→ **WORK ORDER**: Give the entries again exactly, without pictures.

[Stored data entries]
↓↓↓
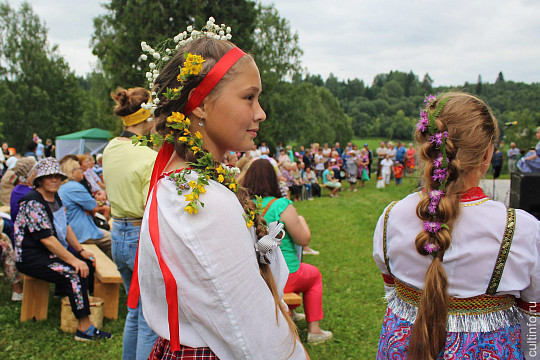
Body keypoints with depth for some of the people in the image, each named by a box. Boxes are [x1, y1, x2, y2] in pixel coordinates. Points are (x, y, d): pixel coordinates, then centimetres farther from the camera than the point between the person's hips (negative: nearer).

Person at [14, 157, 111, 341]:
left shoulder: (55, 197, 9)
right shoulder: (33, 203, -19)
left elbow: (65, 227, 16)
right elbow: (46, 239, -24)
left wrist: (81, 251, 5)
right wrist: (73, 260, -25)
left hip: (51, 252, 9)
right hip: (31, 258, -9)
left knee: (88, 264, -5)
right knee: (73, 273, -27)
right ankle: (84, 328, -24)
↑↑↑
→ **THE COMPLETED TASK**:
Body keypoints with depth for some of the people in the image, each named by a box. Boxes are [x1, y1, x2, y2] in pixel coordinates. Points are (x, y, d): pixel coordinates, then centimetres farther from the camera than the point between the person's hips (negative: nearer).

Person at [14, 157, 111, 341]:
left shoulder: (55, 197, 9)
right shoulder: (33, 203, -19)
left elbow: (65, 227, 16)
right elbow: (46, 239, -24)
left wrist: (81, 251, 5)
right wrist: (73, 260, -25)
left hip: (51, 252, 9)
right hip: (31, 258, -9)
left knee: (88, 264, -5)
right knee: (73, 273, -27)
right ankle: (84, 328, -24)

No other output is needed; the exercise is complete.